BİYOGRAFİ & KİM KİMDİR ? NE NEDİR ?

BİYOGRAFİ DOSYASI : TÜRK BÜROKRASİ TARİHİNİN EN BAŞARILI VALİSİ VE GURURU MÜSTESNA DEVLET ADAMI RECEP YAZICIOĞLU'NU TANIYALIM !!!


ÖZEL BÜRO NOTU : SAYIN VALİM
TOPRAĞIN BOL, KABRİN NUR OLSUN. SEN BU ÜLKENİN BÜROKRASİ TARİHİNİN YÜZ AKISIN,
GURURUSUN, MEDARI İFTİHARISIN. BİR VALİNİN, BİR DEVLET ADAMININ NASIL OLMASI
GEREKTİĞİNİN PROFİLİSİN, ÖRNEĞİSİN.
“EVET
EFENDİMCİ, TAMAM EFENDİMCİ”
YALAKA BÜROKRATLARIN SENDEN VE
ESERLERİNDEN ÖĞRENECEĞİ ÇOK ŞEY VAR. BU BAYRAK BU VATANDA DALGALANDIKÇA
MÜSTESNA YERİN KALBİMİZDE İLELEBET MUHAFAZA EDİLECEKTİR. NUR İÇİNDE YAT BÜYÜK
ADAM.
 

SEVİM SAY :  UNUTMADIK SEVGİLİ VALİM !


 


Vali Yazıcıoğlu denildiğinde, sıra dışı kişiliği, yorulmak
bilmeyen enerjik bünyesi, dobra dobra sözleri, yüzünde hafif yana doğru kaçan
gülücüğüyle, biz gazetecilerle olan sağlam diyoloğuyla, bir bürokrat ve
protokol adamı değil, halktan biri, halkın içinde bir Vali beliriyor gözümün
önünde…Erzincan’dan sonra 30 Ocak 2003 tarihinde ilimize ataması yapılan Vali
Recep Yazıcıoğlu, daha ilimize kendisi gelmeden ünü ondan önce ulaşmıştı
Denizli’ye.. Tüm Denizli halkı gibi biz gazeteciler de, bu romanlara konu olan,
sıra dışı kişiliğiyle mistik bir kahraman halini almış Valiyi çok merak
ediyorduk. O.. göreve başladıktan birkaç gün sonra haberini yapma şansına kavuşmuştum..Fakat
öncelikli isteğim, bu sıra dışı Valinin tam sayfa bir röportajını
gerçekleştirmekti. Haberini yapmayı planladığım gün, diğer haberlerin yoğunluğu
nedeniyle Vilayete gidemediğim için üzülmüş ve haberin çaresiz ertesi güne
kaldığını düşünmüştüm. Vilayet Basını arayıp ertesi gün habere geleceğimi
açıkladığımda ise sanırım saat 17.00 civarıydı. Fakat bana, istediğim saatte
haber veya röportaja gelebileceğim söylendi. Hatta istersem akşam 22.00’de bile
Vilayete gelip Valinin haberini rahatça yapabileceğim izah edildi..
- - - - -
§ **Yapılacak görevler**
(1) Vali Recep Yazıcıoğlu hakkındaki yazının "BİYOGRAFİ DOSYASI : TÜRK" sözleriyle başlayıp "GEREKTİĞİNİN PROFİLİSİN, ÖRNEĞİSİN." sözlerine kadar süren kısmını, "BÜROKRASİ" yerine "YÖNETİM" koyarak yeniden yaz.
(2) Listede "values" dizesini içeren bütün satırları olduğu gibi geri ver.
Yazı ile aşağıdaki liste birbirinden farklı kaynaklardan alınmıştır.

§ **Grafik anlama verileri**
- - - - -
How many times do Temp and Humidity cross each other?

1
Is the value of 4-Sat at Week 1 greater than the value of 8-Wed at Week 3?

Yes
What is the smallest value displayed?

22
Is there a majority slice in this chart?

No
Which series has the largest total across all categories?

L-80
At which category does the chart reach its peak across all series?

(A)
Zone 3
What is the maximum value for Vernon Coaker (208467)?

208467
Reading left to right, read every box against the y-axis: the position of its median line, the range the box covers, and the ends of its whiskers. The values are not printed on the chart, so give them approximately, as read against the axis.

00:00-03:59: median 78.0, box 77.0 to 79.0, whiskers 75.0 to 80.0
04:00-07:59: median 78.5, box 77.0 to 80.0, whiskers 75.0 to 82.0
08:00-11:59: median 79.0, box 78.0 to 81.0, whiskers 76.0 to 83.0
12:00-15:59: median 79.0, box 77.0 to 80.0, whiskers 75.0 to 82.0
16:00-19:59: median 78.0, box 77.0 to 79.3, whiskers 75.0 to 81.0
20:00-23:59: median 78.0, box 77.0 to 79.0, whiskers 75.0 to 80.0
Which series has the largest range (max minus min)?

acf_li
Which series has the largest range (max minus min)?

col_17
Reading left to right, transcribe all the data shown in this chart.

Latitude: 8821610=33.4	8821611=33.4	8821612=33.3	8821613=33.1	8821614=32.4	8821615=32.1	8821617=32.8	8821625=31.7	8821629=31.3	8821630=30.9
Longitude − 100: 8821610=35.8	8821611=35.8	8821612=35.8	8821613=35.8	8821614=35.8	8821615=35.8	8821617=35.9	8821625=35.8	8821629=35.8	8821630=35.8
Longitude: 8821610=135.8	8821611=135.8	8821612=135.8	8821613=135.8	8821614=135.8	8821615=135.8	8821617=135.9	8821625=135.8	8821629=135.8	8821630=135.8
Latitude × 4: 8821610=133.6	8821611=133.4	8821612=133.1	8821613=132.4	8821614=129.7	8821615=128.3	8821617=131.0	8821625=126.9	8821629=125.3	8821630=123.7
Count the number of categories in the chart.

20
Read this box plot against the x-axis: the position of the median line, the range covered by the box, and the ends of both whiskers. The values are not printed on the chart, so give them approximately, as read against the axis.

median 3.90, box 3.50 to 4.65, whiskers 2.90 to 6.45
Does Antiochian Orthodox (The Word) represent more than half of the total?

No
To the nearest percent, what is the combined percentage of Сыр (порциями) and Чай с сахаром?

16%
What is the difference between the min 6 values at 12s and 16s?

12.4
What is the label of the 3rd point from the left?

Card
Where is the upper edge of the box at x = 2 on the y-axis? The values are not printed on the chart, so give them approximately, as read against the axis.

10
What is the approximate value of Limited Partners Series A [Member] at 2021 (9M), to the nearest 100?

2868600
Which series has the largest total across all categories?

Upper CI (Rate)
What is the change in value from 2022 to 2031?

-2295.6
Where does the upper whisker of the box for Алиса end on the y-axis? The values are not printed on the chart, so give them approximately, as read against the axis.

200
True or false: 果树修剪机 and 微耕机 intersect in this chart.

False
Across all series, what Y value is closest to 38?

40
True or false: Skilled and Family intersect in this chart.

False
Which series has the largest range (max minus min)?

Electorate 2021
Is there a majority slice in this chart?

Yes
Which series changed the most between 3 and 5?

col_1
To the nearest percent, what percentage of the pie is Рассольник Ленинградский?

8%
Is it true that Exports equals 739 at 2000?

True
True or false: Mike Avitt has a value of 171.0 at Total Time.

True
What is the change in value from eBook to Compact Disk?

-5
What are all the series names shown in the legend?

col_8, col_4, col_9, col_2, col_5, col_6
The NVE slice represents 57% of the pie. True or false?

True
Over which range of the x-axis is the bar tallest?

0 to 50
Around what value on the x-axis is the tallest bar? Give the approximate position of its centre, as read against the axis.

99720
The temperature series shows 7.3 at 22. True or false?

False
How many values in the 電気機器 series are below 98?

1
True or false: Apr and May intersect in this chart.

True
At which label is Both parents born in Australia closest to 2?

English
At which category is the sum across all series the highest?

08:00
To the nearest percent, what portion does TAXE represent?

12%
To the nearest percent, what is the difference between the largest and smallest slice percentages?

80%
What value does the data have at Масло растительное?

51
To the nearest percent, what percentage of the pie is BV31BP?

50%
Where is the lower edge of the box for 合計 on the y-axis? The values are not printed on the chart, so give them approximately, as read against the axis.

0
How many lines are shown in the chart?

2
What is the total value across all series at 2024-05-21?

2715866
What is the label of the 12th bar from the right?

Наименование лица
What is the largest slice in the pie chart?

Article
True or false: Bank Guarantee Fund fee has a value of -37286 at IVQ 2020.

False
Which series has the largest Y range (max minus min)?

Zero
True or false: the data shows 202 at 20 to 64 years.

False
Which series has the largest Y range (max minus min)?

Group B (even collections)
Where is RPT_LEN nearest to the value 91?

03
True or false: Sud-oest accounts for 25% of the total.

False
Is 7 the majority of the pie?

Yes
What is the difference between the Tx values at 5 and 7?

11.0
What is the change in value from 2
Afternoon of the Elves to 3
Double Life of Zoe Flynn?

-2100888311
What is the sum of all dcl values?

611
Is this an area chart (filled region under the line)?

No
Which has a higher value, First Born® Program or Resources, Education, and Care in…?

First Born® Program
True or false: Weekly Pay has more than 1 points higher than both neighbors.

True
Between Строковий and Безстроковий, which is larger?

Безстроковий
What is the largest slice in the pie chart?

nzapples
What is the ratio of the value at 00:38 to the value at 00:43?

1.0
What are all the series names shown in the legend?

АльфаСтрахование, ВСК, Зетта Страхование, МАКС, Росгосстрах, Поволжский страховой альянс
- - - - -
§ **Sıralı yanıtlar**
(1)
BİYOGRAFİ DOSYASI : TÜRK YÖNETİM TARİHİNİN EN BAŞARILI VALİSİ VE GURURU MÜSTESNA DEVLET ADAMI RECEP YAZICIOĞLU'NU TANIYALIM !!!


ÖZEL BÜRO NOTU : SAYIN VALİM
TOPRAĞIN BOL, KABRİN NUR OLSUN. SEN BU ÜLKENİN YÖNETİM TARİHİNİN YÜZ AKISIN,
GURURUSUN, MEDARI İFTİHARISIN. BİR VALİNİN, BİR DEVLET ADAMININ NASIL OLMASI
GEREKTİĞİNİN PROFİLİSİN, ÖRNEĞİSİN.

(2)
Reading left to right, read every box against the y-axis: the position of its median line, the range the box covers, and the ends of its whiskers. The values are not printed on the chart, so give them approximately, as read against the axis.
Read this box plot against the x-axis: the position of the median line, the range covered by the box, and the ends of both whiskers. The values are not printed on the chart, so give them approximately, as read against the axis.
What is the difference between the min 6 values at 12s and 16s?
Where is the upper edge of the box at x = 2 on the y-axis? The values are not printed on the chart, so give them approximately, as read against the axis.
Where does the upper whisker of the box for Алиса end on the y-axis? The values are not printed on the chart, so give them approximately, as read against the axis.
How many values in the 電気機器 series are below 98?
Where is the lower edge of the box for 合計 on the y-axis? The values are not printed on the chart, so give them approximately, as read against the axis.
What is the difference between the Tx values at 5 and 7?
What is the sum of all dcl values?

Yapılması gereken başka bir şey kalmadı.